Default values for this point might be:

  • x = 0.35 (relative to top left corner)
  • y = 0.35 (relative to top left corner)

But our output requires position in relation to the grid cell (one which contains the point). Because of that new coordinates are as follows:

  • x = 0.5 (relative to cell top left corner)
  • y = 0.5 (relative to cell top left corner)

In the end, we’re saving those values inside i-th output and 3x3 grid cell (rest of them remains zero). Notice that the width and the height of the box are still scaled to the full image.

After we process all examples in the batch we need to only return both arrays

return batch_images, batch_boxes

To use our generator just create an instance of it and pass right paths

train_datagen = DataGenerator(file_path=cfg.TRAIN.DATA_PATH, config_path=cfg.TRAIN.ANNOTATION_PATH)
val_generator = DataGenerator(file_path=cfg.TEST.DATA_PATH, config_path=cfg.TEST.ANNOTATION_PATH, debug=False)

now we can fit our data for training

model.fit_generator(generator=train_datagen,
                        epochs=cfg.TRAIN.EPOCHS,
                        callbacks=[# your callbacks for TF],
                        shuffle=True,
                        verbose=1)

Here is full code for DataGenerator Class: https://gist.github.com/burnpiro/c3835a1f914545f2034f4190b1e83153

Summary

If you’re working with complex datasets (or just really large ones) it’s a good idea to think about Sequences and create your won Sequence Class for data generation.

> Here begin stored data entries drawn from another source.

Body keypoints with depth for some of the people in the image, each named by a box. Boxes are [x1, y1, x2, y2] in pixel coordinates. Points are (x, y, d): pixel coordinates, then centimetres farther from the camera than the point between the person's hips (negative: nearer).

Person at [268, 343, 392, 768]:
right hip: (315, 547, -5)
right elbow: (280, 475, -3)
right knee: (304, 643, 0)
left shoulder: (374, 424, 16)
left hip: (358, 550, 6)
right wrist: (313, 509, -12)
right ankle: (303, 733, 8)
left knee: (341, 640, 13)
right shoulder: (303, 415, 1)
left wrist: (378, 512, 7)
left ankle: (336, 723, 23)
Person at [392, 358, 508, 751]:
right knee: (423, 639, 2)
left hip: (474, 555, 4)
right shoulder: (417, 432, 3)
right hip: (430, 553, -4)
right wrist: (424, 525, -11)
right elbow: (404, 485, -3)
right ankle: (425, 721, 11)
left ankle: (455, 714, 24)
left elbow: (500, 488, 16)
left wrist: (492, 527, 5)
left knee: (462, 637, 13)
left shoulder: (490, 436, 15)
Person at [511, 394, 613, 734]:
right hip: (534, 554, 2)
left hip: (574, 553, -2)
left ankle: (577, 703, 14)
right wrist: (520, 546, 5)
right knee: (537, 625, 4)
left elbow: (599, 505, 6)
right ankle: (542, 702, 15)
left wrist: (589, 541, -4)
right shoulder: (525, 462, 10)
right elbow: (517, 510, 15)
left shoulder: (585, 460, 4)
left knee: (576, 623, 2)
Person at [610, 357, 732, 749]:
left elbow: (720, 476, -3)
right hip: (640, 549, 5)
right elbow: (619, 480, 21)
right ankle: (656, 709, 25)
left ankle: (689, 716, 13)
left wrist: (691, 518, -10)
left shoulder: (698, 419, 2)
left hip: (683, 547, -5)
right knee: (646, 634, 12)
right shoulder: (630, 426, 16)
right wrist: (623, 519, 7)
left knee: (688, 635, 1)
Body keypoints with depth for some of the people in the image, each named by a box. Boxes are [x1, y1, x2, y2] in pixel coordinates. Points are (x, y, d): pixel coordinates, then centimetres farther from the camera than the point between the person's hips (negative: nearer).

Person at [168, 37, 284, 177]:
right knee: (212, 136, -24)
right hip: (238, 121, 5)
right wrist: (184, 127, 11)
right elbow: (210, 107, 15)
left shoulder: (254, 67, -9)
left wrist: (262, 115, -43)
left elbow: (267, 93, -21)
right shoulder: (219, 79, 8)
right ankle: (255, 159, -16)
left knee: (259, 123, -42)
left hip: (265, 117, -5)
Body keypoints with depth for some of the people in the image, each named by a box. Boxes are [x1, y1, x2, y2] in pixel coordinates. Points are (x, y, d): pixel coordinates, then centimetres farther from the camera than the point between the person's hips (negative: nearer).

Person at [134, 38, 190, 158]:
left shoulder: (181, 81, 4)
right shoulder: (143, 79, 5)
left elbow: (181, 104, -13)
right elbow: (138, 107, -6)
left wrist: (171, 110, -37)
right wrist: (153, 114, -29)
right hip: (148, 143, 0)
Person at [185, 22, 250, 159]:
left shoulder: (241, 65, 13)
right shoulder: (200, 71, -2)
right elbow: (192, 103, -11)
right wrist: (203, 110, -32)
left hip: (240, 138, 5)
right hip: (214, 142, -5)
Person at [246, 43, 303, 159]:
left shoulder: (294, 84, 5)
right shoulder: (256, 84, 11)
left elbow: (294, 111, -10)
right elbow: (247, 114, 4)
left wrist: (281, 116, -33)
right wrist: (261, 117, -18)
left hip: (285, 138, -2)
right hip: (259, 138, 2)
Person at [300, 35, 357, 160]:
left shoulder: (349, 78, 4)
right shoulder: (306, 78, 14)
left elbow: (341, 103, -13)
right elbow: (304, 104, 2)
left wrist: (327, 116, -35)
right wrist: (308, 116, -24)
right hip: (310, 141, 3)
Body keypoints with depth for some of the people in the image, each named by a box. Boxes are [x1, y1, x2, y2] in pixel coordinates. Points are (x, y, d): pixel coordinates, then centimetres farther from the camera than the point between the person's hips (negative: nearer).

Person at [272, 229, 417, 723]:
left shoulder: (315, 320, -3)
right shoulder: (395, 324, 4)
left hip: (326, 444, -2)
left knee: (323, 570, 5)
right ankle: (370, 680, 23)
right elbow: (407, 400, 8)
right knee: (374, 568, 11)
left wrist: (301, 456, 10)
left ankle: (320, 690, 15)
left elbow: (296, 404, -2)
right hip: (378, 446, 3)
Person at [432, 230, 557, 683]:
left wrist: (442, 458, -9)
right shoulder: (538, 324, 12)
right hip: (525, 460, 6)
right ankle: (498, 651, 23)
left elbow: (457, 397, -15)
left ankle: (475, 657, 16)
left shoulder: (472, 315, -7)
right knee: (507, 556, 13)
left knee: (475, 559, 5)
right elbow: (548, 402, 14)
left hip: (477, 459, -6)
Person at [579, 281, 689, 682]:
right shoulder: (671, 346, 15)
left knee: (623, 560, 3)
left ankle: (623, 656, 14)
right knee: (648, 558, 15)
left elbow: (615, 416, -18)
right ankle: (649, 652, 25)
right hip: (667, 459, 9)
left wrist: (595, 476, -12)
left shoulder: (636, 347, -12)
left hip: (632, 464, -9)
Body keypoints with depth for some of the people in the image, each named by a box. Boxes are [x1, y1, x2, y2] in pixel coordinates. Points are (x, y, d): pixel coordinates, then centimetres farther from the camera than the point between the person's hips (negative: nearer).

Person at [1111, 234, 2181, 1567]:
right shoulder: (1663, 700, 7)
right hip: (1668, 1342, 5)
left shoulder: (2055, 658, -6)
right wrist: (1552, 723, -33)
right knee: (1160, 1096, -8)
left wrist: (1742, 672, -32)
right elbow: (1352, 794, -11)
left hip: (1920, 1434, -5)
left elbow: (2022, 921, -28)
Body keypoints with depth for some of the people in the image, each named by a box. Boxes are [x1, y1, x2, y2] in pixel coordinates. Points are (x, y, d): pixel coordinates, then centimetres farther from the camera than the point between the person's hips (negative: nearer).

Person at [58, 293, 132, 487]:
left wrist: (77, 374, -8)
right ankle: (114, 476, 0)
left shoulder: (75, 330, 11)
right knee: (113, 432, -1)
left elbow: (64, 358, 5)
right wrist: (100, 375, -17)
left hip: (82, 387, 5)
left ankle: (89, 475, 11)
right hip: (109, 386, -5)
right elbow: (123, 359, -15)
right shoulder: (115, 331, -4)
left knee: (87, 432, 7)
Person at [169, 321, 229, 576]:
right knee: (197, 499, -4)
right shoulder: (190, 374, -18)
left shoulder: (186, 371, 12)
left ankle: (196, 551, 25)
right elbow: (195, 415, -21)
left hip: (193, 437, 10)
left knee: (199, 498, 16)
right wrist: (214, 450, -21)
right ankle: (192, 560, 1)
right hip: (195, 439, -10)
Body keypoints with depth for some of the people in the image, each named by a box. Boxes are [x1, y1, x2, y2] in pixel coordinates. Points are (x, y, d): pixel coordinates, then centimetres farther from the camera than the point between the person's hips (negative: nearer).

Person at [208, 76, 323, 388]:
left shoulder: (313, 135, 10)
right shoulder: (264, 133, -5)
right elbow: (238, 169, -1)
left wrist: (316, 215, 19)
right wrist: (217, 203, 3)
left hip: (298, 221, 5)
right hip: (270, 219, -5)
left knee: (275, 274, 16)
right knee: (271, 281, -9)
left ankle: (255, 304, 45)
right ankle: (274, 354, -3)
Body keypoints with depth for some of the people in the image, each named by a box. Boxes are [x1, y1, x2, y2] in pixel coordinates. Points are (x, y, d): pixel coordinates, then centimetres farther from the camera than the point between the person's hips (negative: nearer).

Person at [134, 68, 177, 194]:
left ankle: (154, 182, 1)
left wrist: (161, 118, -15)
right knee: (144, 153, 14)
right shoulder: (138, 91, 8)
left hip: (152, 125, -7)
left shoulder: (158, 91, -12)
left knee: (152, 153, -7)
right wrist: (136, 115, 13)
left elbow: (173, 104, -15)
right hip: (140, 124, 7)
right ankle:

It’s efficient (multithreading out of the box) and easy to maintain way you’ll appreciate, especially when working with the team of engineers and version control.

This code is just an example, your implementation may (and probably will) look different. Everything depends on specific problems and structure of the dataset but imho it’s a lot easier to define data processing inside class than using C like approach you can find inside Tensorflow guides.

Have a Happy New Year and see you in 2020!!!